In 2013, that noted far-left organisation, the Royal Statistical Society, pointed that out on a range of issues public perceptions are wildly out of kilter with reality. So much so that we are really talking about two separate countries – perceived UK and real UK.

To take one example, 58% of the public think crime is rising when in fact there were 53% fewer incidents in 2012 compared to 1995 (if you want an update crime fell by 9% between March 2019 and March 2020).

The perception of benefit fraud (24% of the ‘benefits bill’) is 34 times greater than the reality (0.7%). Teenage pregnancy rates are believed to be 25 times higher than they actually are. More people think foreign aid is the largest item of government expenditure than believe it to be either pensions or education despite the latter two being vastly greater.

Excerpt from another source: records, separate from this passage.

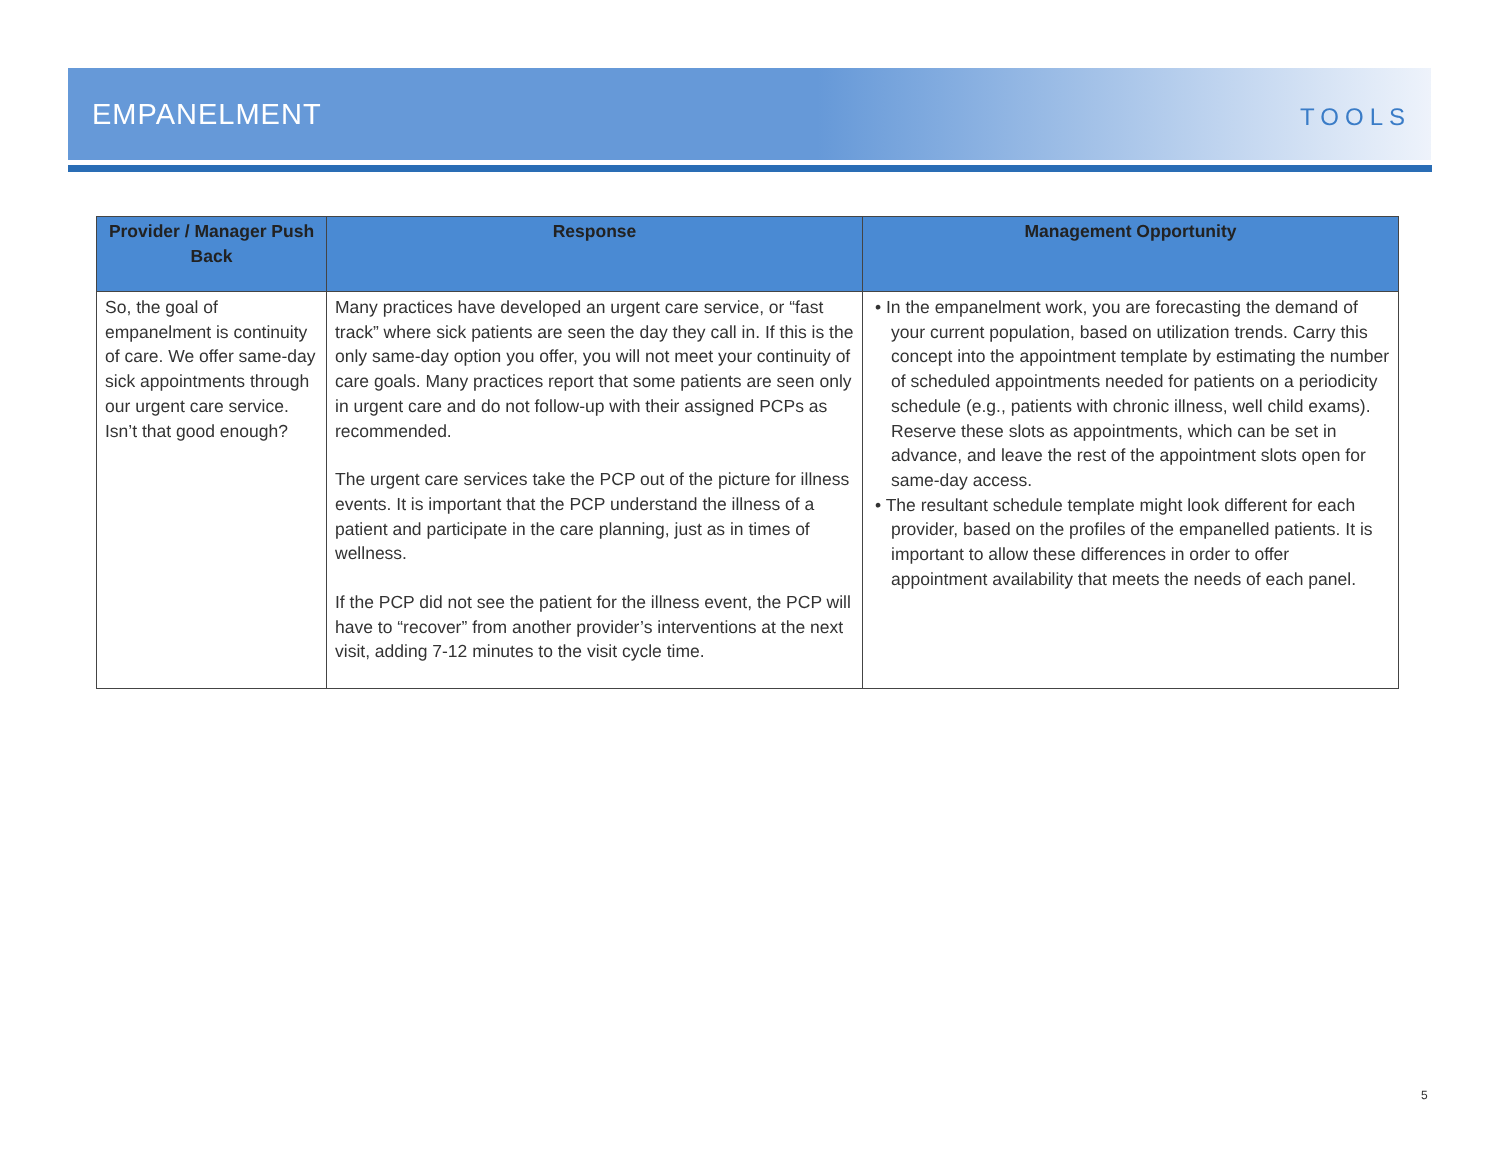EMPANELMENT
TOOLS
| Provider / Manager Push Back | Response | Management Opportunity |
| --- | --- | --- |
| So, the goal of empanelment is continuity of care. We offer same-day sick appointments through our urgent care service. Isn’t that good enough? | Many practices have developed an urgent care service, or “fast track” where sick patients are seen the day they call in. If this is the only same-day option you offer, you will not meet your continuity of care goals. Many practices report that some patients are seen only in urgent care and do not follow-up with their assigned PCPs as recommended. The urgent care services take the PCP out of the picture for illness events. It is important that the PCP understand the illness of a patient and participate in the care planning, just as in times of wellness. If the PCP did not see the patient for the illness event, the PCP will have to “recover” from another provider’s interventions at the next visit, adding 7-12 minutes to the visit cycle time. | • In the empanelment work, you are forecasting the demand of your current population, based on utilization trends. Carry this concept into the appointment template by estimating the number of scheduled appointments needed for patients on a periodicity schedule (e.g., patients with chronic illness, well child exams). Reserve these slots as appointments, which can be set in advance, and leave the rest of the appointment slots open for same-day access. • The resultant schedule template might look different for each provider, based on the profiles of the empanelled patients. It is important to allow these differences in order to offer appointment availability that meets the needs of each panel. |
5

On average the public thinks 31% of the population are immigrants when 13% actually are. The average estimate is that black and Asian people make up 30% of the population when in truth it is 11%. The most common belief is that 24% of the population are Muslim when it is really 5%. And so on.

Electorally speaking, there are undeniable pitfalls in bluntly telling the public that many of their most cherished beliefs are nonsense. But there are also obvious drawbacks – an amply demonstrated by the last Labour government – in meekly accepting the ‘reality’ presented by the mainstream media. The atrocity of the Work Capability Assessment was enshrined into law because the Blair and Brown governments not only swallowed, but actively propagated, the idea that millions of people on sickness benefits could find a job if only they were motivated enough. The abuse at Yarl’s Wood had its roots in the belief that Britain was being overrun by asylum seekers and immigrants, a dehumanization that has become a thousand times worse since. The lies behind the Iraq War became second nature to the government and were unremittingly amplified by an obedient media so that millions were shocked when Iraq didn’t turn out to have any WMD. The consequences of that duplicity are immense. It is estimated that 2.4 million Iraqis have been killed as a result of the illegal 2003 invasion.

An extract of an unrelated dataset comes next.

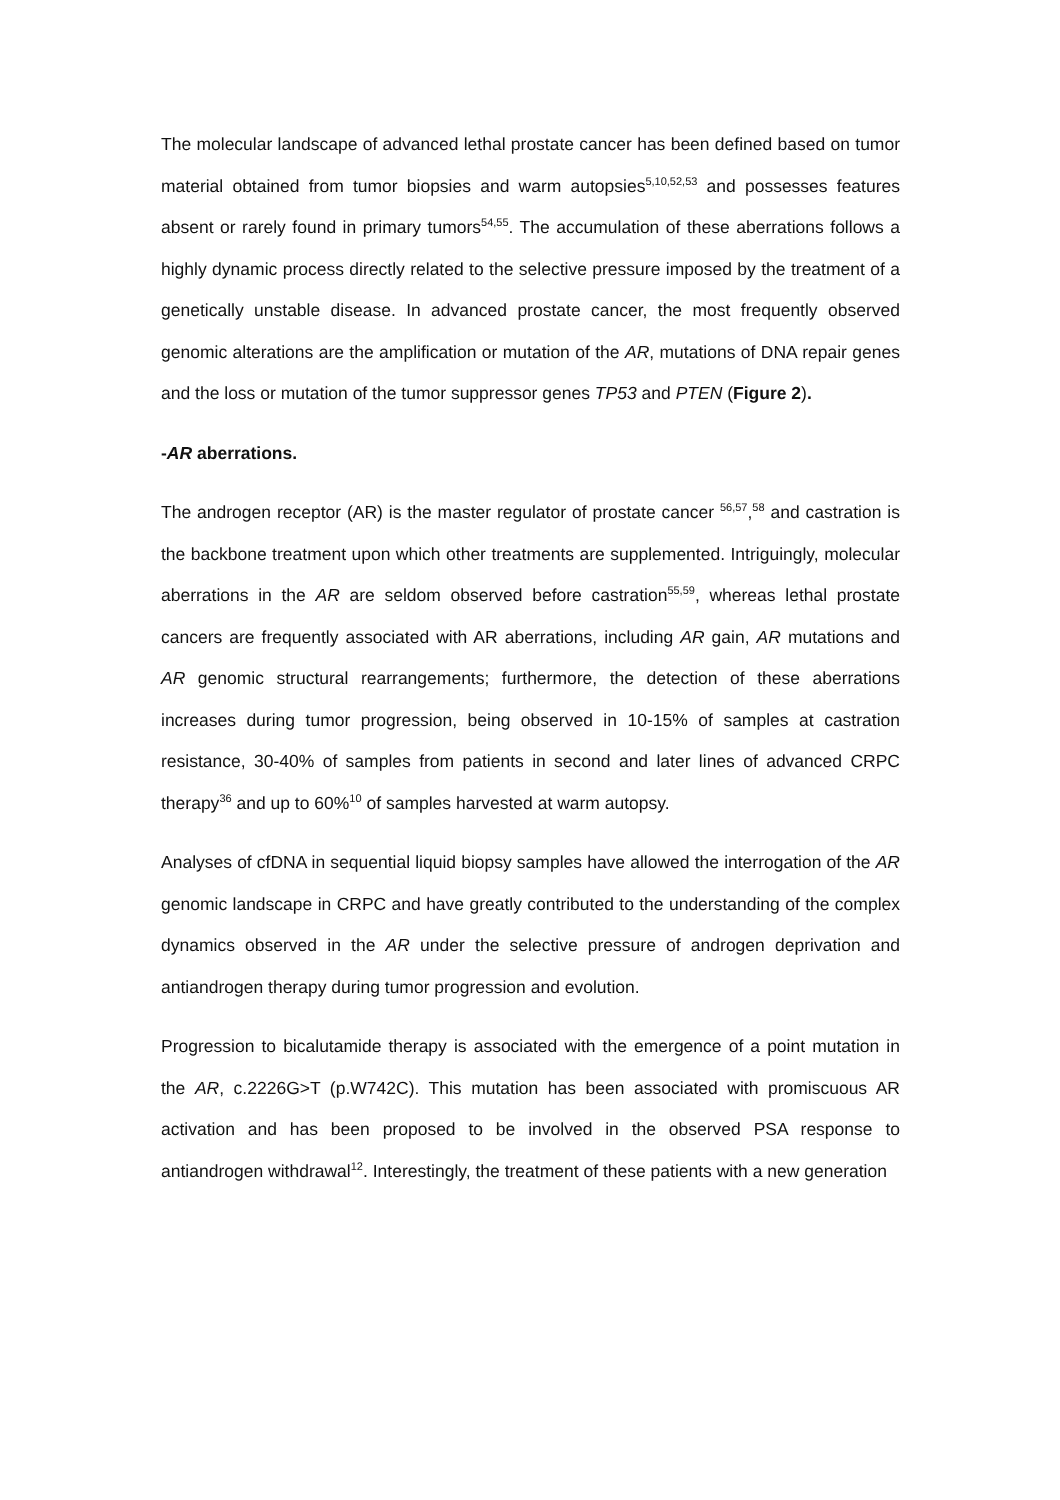The molecular landscape of advanced lethal prostate cancer has been defined based on tumor material obtained from tumor biopsies and warm autopsies<sup>5,10,52,53</sup> and possesses features absent or rarely found in primary tumors<sup>54,55</sup>. The accumulation of these aberrations follows a highly dynamic process directly related to the selective pressure imposed by the treatment of a genetically unstable disease. In advanced prostate cancer, the most frequently observed genomic alterations are the amplification or mutation of the AR, mutations of DNA repair genes and the loss or mutation of the tumor suppressor genes TP53 and PTEN (Figure 2).
-AR aberrations.
The androgen receptor (AR) is the master regulator of prostate cancer <sup>56,57</sup>,<sup>58</sup> and castration is the backbone treatment upon which other treatments are supplemented. Intriguingly, molecular aberrations in the AR are seldom observed before castration<sup>55,59</sup>, whereas lethal prostate cancers are frequently associated with AR aberrations, including AR gain, AR mutations and AR genomic structural rearrangements; furthermore, the detection of these aberrations increases during tumor progression, being observed in 10-15% of samples at castration resistance, 30-40% of samples from patients in second and later lines of advanced CRPC therapy<sup>36</sup> and up to 60%<sup>10</sup> of samples harvested at warm autopsy.
Analyses of cfDNA in sequential liquid biopsy samples have allowed the interrogation of the AR genomic landscape in CRPC and have greatly contributed to the understanding of the complex dynamics observed in the AR under the selective pressure of androgen deprivation and antiandrogen therapy during tumor progression and evolution.
Progression to bicalutamide therapy is associated with the emergence of a point mutation in the AR, c.2226G>T (p.W742C). This mutation has been associated with promiscuous AR activation and has been proposed to be involved in the observed PSA response to antiandrogen withdrawal<sup>12</sup>. Interestingly, the treatment of these patients with a new generation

When fiction becomes reality, and will not be admitted to be fiction even when conclusively demonstrated to be so, you have a huge problem.

Jeremy Corbyn attempted to tell the truth, rather than embroider myths, about each of the above issues. He also promised to confront billionaire, tax avoiding newspaper owners, not curry favour with them as previous Labour Prime Ministers had done.  As a result he was the victim of what two (marginal) commentators, Peter Oborne and David Hearst, have dubbed “a carefully planned and brutally executed political assassination”. His suspension for ‘downplaying’ antisemitism is merely the coup de grâce. 

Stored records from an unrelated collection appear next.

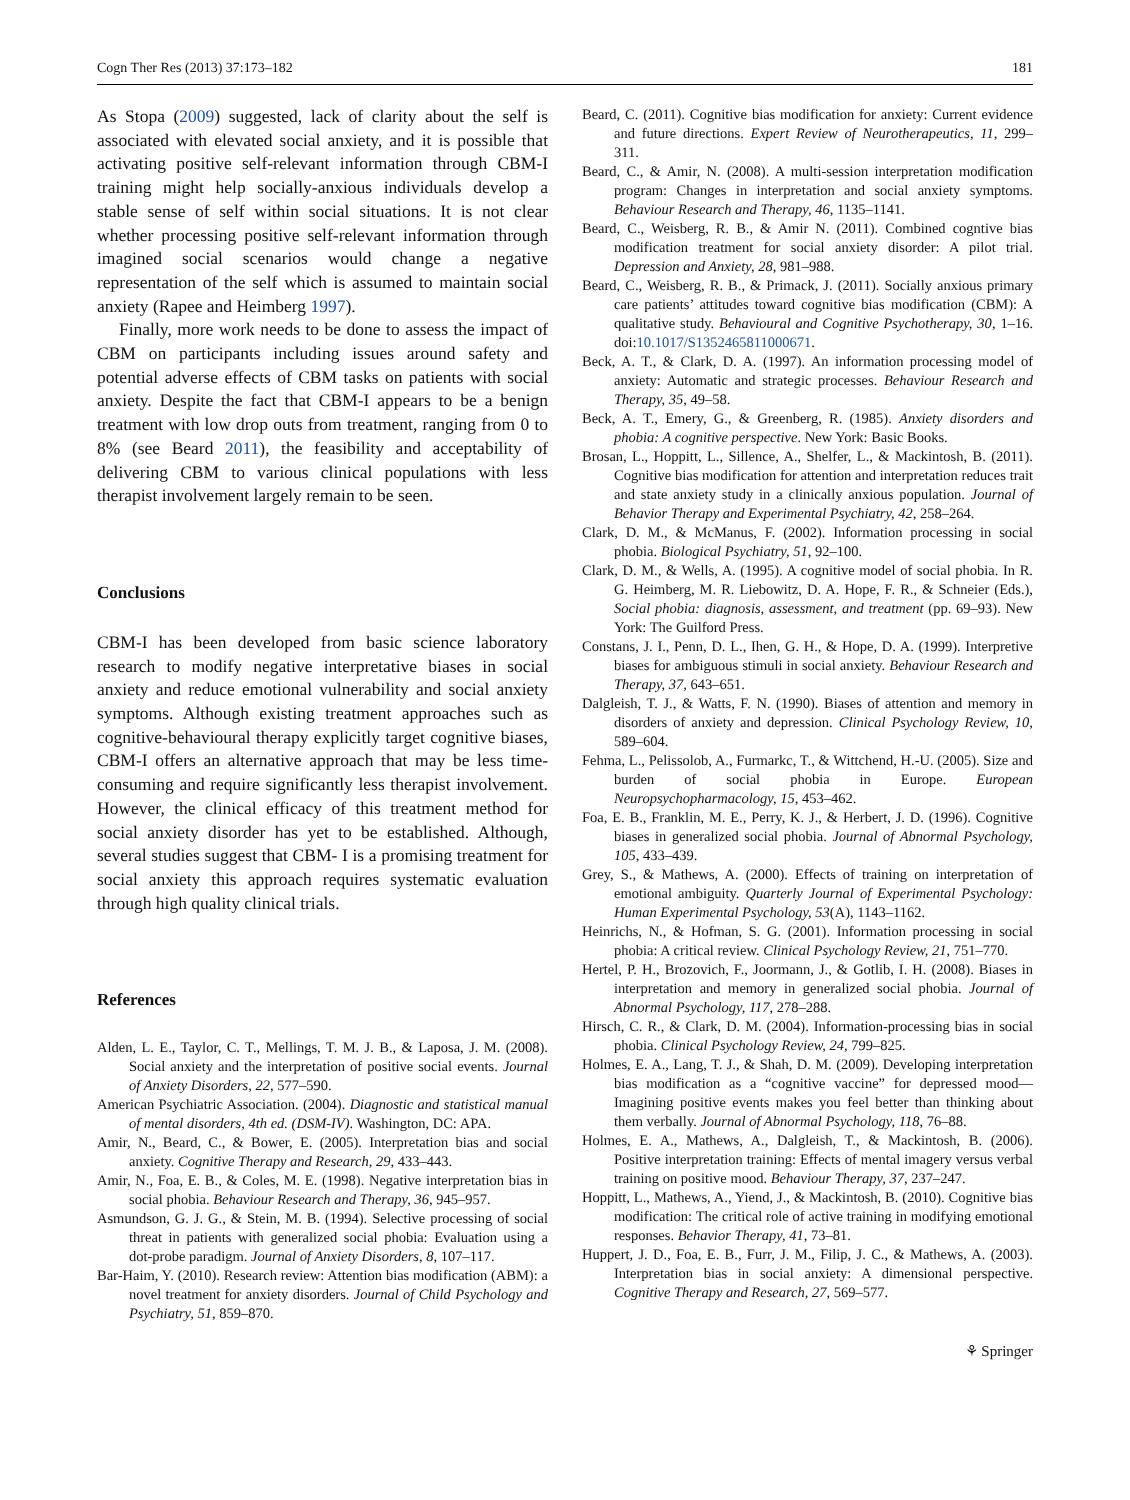Cogn Ther Res (2013) 37:173–182 181
As Stopa (2009) suggested, lack of clarity about the self is associated with elevated social anxiety, and it is possible that activating positive self-relevant information through CBM-I training might help socially-anxious individuals develop a stable sense of self within social situations. It is not clear whether processing positive self-relevant information through imagined social scenarios would change a negative representation of the self which is assumed to maintain social anxiety (Rapee and Heimberg 1997).
Finally, more work needs to be done to assess the impact of CBM on participants including issues around safety and potential adverse effects of CBM tasks on patients with social anxiety. Despite the fact that CBM-I appears to be a benign treatment with low drop outs from treatment, ranging from 0 to 8% (see Beard 2011), the feasibility and acceptability of delivering CBM to various clinical populations with less therapist involvement largely remain to be seen.
Conclusions
CBM-I has been developed from basic science laboratory research to modify negative interpretative biases in social anxiety and reduce emotional vulnerability and social anxiety symptoms. Although existing treatment approaches such as cognitive-behavioural therapy explicitly target cognitive biases, CBM-I offers an alternative approach that may be less time-consuming and require significantly less therapist involvement. However, the clinical efficacy of this treatment method for social anxiety disorder has yet to be established. Although, several studies suggest that CBM- I is a promising treatment for social anxiety this approach requires systematic evaluation through high quality clinical trials.
References
Alden, L. E., Taylor, C. T., Mellings, T. M. J. B., & Laposa, J. M. (2008). Social anxiety and the interpretation of positive social events. Journal of Anxiety Disorders, 22, 577–590.
American Psychiatric Association. (2004). Diagnostic and statistical manual of mental disorders, 4th ed. (DSM-IV). Washington, DC: APA.
Amir, N., Beard, C., & Bower, E. (2005). Interpretation bias and social anxiety. Cognitive Therapy and Research, 29, 433–443.
Amir, N., Foa, E. B., & Coles, M. E. (1998). Negative interpretation bias in social phobia. Behaviour Research and Therapy, 36, 945–957.
Asmundson, G. J. G., & Stein, M. B. (1994). Selective processing of social threat in patients with generalized social phobia: Evaluation using a dot-probe paradigm. Journal of Anxiety Disorders, 8, 107–117.
Bar-Haim, Y. (2010). Research review: Attention bias modification (ABM): a novel treatment for anxiety disorders. Journal of Child Psychology and Psychiatry, 51, 859–870.
Beard, C. (2011). Cognitive bias modification for anxiety: Current evidence and future directions. Expert Review of Neurotherapeutics, 11, 299–311.
Beard, C., & Amir, N. (2008). A multi-session interpretation modification program: Changes in interpretation and social anxiety symptoms. Behaviour Research and Therapy, 46, 1135–1141.
Beard, C., Weisberg, R. B., & Amir N. (2011). Combined cogntive bias modification treatment for social anxiety disorder: A pilot trial. Depression and Anxiety, 28, 981–988.
Beard, C., Weisberg, R. B., & Primack, J. (2011). Socially anxious primary care patients’ attitudes toward cognitive bias modification (CBM): A qualitative study. Behavioural and Cognitive Psychotherapy, 30, 1–16. doi:10.1017/S1352465811000671.
Beck, A. T., & Clark, D. A. (1997). An information processing model of anxiety: Automatic and strategic processes. Behaviour Research and Therapy, 35, 49–58.
Beck, A. T., Emery, G., & Greenberg, R. (1985). Anxiety disorders and phobia: A cognitive perspective. New York: Basic Books.
Brosan, L., Hoppitt, L., Sillence, A., Shelfer, L., & Mackintosh, B. (2011). Cognitive bias modification for attention and interpretation reduces trait and state anxiety study in a clinically anxious population. Journal of Behavior Therapy and Experimental Psychiatry, 42, 258–264.
Clark, D. M., & McManus, F. (2002). Information processing in social phobia. Biological Psychiatry, 51, 92–100.
Clark, D. M., & Wells, A. (1995). A cognitive model of social phobia. In R. G. Heimberg, M. R. Liebowitz, D. A. Hope, F. R., & Schneier (Eds.), Social phobia: diagnosis, assessment, and treatment (pp. 69–93). New York: The Guilford Press.
Constans, J. I., Penn, D. L., Ihen, G. H., & Hope, D. A. (1999). Interpretive biases for ambiguous stimuli in social anxiety. Behaviour Research and Therapy, 37, 643–651.
Dalgleish, T. J., & Watts, F. N. (1990). Biases of attention and memory in disorders of anxiety and depression. Clinical Psychology Review, 10, 589–604.
Fehma, L., Pelissolob, A., Furmarkc, T., & Wittchend, H.-U. (2005). Size and burden of social phobia in Europe. European Neuropsychopharmacology, 15, 453–462.
Foa, E. B., Franklin, M. E., Perry, K. J., & Herbert, J. D. (1996). Cognitive biases in generalized social phobia. Journal of Abnormal Psychology, 105, 433–439.
Grey, S., & Mathews, A. (2000). Effects of training on interpretation of emotional ambiguity. Quarterly Journal of Experimental Psychology: Human Experimental Psychology, 53(A), 1143–1162.
Heinrichs, N., & Hofman, S. G. (2001). Information processing in social phobia: A critical review. Clinical Psychology Review, 21, 751–770.
Hertel, P. H., Brozovich, F., Joormann, J., & Gotlib, I. H. (2008). Biases in interpretation and memory in generalized social phobia. Journal of Abnormal Psychology, 117, 278–288.
Hirsch, C. R., & Clark, D. M. (2004). Information-processing bias in social phobia. Clinical Psychology Review, 24, 799–825.
Holmes, E. A., Lang, T. J., & Shah, D. M. (2009). Developing interpretation bias modification as a “cognitive vaccine” for depressed mood—Imagining positive events makes you feel better than thinking about them verbally. Journal of Abnormal Psychology, 118, 76–88.
Holmes, E. A., Mathews, A., Dalgleish, T., & Mackintosh, B. (2006). Positive interpretation training: Effects of mental imagery versus verbal training on positive mood. Behaviour Therapy, 37, 237–247.
Hoppitt, L., Mathews, A., Yiend, J., & Mackintosh, B. (2010). Cognitive bias modification: The critical role of active training in modifying emotional responses. Behavior Therapy, 41, 73–81.
Huppert, J. D., Foa, E. B., Furr, J. M., Filip, J. C., & Mathews, A. (2003). Interpretation bias in social anxiety: A dimensional perspective. Cognitive Therapy and Research, 27, 569–577.
⚘ Springer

Every British newspaper, with the exception of the Morning Star, avidly supported Corbyn’s suspension. So Keir Starmer’s “difficult” decision will find virtually unanimous support amongst the media and the political class. Attacking your own unreconstructed radicals – what Americans call “counter scheduling” – is seen as the tried and trusted way for a centre-left party to attain electoral credibility.

But even if this approach leads to success, which is highly questionable, the victory will be a Pyrrhic one. Accepting the media’s presentation of reality will so tightly hem in the freedom of action of a future Labour government that searing injustices like the ones outlined above are almost certain. And there will be no economic boom to soothe the sores with broadly egalitarian spending.

Reinstate Jeremy Corbyn and start telling, not repressing, the truth.

*The number of complaints of antisemitism differs according to when the start date is set.  According to the party in February 2019 it had received complaints of antisemitism concerning about 673 members since April 2018, about 0.1% of its membership. Or 300 times less than 34%.